Northern Lights : première injection réussie de CO₂ dans les fonds marins de la mer du Nord

Le consortium international Northern Lights a annoncé, lundi, avoir réalisé avec succès la première injection de dioxyde de carbone (CO₂) dans un réservoir situé sous les fonds marins de la mer du Nord, marquant ainsi une étape importante pour la technologie de capture et stockage du carbone (CCS).

Fruit d’une alliance entre Equinor, Shell et TotalEnergies, Northern Lights se présente comme le premier service commercial de transport et de stockage de CO₂ au monde. Le principe est simple : permettre aux industriels et énergéticiens européens, moyennant rémunération, de faire transporter et enfouir le CO₂ émis par leurs installations.

« Nous avons maintenant injecté et stocké en toute sécurité le tout premier volume de CO₂ dans le réservoir », a indiqué Tim Heijn, directeur de la coentreprise, cité dans un communiqué. « Nos navires, installations et puits sont désormais en service », a-t-il ajouté.

Concrètement, après captage, le CO₂ est liquéfié puis acheminé par bateau vers le terminal d’Øygarden, près de Bergen (ouest de la Norvège). De là, il est transféré dans de grandes citernes avant d’être injecté, via un pipeline, à environ 2.600 mètres sous les fonds marins, dans un aquifère salin situé à 110 kilomètres au large.

La première injection a concerné du CO₂ capté dans une cimenterie exploitée par Heidelberg Materials à Brevik, dans le sud-est de la Norvège. La technologie CCS est citée par le GIEC parmi les solutions clés pour réduire les émissions des secteurs dits « difficiles à décarboner », tels que la sidérurgie, la cimenterie ou encore certaines industries chimiques.

Cependant, son déploiement reste limité en raison de son coût élevé et de la complexité technique, comparativement à l’achat de quotas d’émissions sur le marché européen (ETS).

À ce jour, Northern Lights a signé trois autres contrats en Europe : avec une usine d’ammoniac de Yara aux Pays-Bas, deux centrales à biomasse de l’énergéticien Ørsted au Danemark, ainsi qu’une centrale électro-thermique de Stockholm Exergi en Suède. Une quatrième unité, l’usine d’incinération de déchets d’Hafslund Celsio près d’Oslo, devrait commencer à capter du CO₂ en 2029.

Financé en grande partie par l’État norvégien, Northern Lights dispose actuellement d’une capacité annuelle de 1,5 million de tonnes de CO₂ stockées.

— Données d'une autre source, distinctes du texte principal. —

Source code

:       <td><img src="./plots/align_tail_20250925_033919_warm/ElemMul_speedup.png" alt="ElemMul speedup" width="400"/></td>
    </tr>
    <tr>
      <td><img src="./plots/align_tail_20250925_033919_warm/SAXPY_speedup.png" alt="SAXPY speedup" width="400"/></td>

L’objectif est de porter ce volume à 5 millions de tonnes d’ici la fin de la décennie, consolidant ainsi la place de la Norvège comme pionnier du stockage géologique de carbone en Europe.

Avec cette première injection, le projet envoie un signal fort : la capture et le stockage du carbone, longtemps cantonnés aux laboratoires et aux expérimentations, entrent désormais dans une phase commerciale qui pourrait s’avérer cruciale dans la lutte contre le réchauffement climatique.